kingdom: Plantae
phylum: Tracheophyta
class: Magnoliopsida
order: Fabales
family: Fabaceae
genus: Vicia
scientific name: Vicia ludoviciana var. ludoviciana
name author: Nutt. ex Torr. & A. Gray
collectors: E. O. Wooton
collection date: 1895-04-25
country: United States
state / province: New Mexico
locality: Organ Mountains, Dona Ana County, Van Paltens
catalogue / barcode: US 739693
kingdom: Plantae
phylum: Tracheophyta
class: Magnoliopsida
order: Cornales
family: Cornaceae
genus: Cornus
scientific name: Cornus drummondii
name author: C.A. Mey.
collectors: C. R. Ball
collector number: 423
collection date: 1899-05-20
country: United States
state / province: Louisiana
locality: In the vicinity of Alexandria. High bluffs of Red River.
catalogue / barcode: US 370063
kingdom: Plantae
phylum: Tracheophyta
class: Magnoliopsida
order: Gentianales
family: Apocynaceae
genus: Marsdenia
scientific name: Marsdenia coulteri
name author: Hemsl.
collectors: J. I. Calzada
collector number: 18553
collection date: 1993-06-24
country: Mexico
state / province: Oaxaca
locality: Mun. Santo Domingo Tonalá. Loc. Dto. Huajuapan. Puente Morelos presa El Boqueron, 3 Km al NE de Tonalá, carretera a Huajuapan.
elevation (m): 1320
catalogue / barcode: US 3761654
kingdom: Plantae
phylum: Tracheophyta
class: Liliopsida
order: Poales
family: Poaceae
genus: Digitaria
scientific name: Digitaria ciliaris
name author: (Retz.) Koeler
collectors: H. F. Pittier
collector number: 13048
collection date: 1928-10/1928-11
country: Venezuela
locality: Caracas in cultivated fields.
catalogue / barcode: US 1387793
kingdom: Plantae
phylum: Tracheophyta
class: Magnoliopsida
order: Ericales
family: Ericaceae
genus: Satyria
========================
## AIM OF THE TASK
Reproduce every line of the listing above, word for word, from the first entry through the last.

## FINAL RESULT
kingdom: Plantae
phylum: Tracheophyta
class: Magnoliopsida
order: Fabales
family: Fabaceae
genus: Vicia
scientific name: Vicia ludoviciana var. ludoviciana
name author: Nutt. ex Torr. & A. Gray
collectors: E. O. Wooton
collection date: 1895-04-25
country: United States
state / province: New Mexico
locality: Organ Mountains, Dona Ana County, Van Paltens
catalogue / barcode: US 739693
kingdom: Plantae
phylum: Tracheophyta
class: Magnoliopsida
order: Cornales
family: Cornaceae
genus: Cornus
scientific name: Cornus drummondii
name author: C.A. Mey.
collectors: C. R. Ball
collector number: 423
collection date: 1899-05-20
country: United States
state / province: Louisiana
locality: In the vicinity of Alexandria. High bluffs of Red River.
catalogue / barcode: US 370063
kingdom: Plantae
phylum: Tracheophyta
class: Magnoliopsida
order: Gentianales
family: Apocynaceae
genus: Marsdenia
scientific name: Marsdenia coulteri
name author: Hemsl.
collectors: J. I. Calzada
collector number: 18553
collection date: 1993-06-24
country: Mexico
state / province: Oaxaca
locality: Mun. Santo Domingo Tonalá. Loc. Dto. Huajuapan. Puente Morelos presa El Boqueron, 3 Km al NE de Tonalá, carretera a Huajuapan.
elevation (m): 1320
catalogue / barcode: US 3761654
kingdom: Plantae
phylum: Tracheophyta
class: Liliopsida
order: Poales
family: Poaceae
genus: Digitaria
scientific name: Digitaria ciliaris
name author: (Retz.) Koeler
collectors: H. F. Pittier
collector number: 13048
collection date: 1928-10/1928-11
country: Venezuela
locality: Caracas in cultivated fields.
catalogue / barcode: US 1387793
kingdom: Plantae
phylum: Tracheophyta
class: Magnoliopsida
order: Ericales
family: Ericaceae
genus: Satyria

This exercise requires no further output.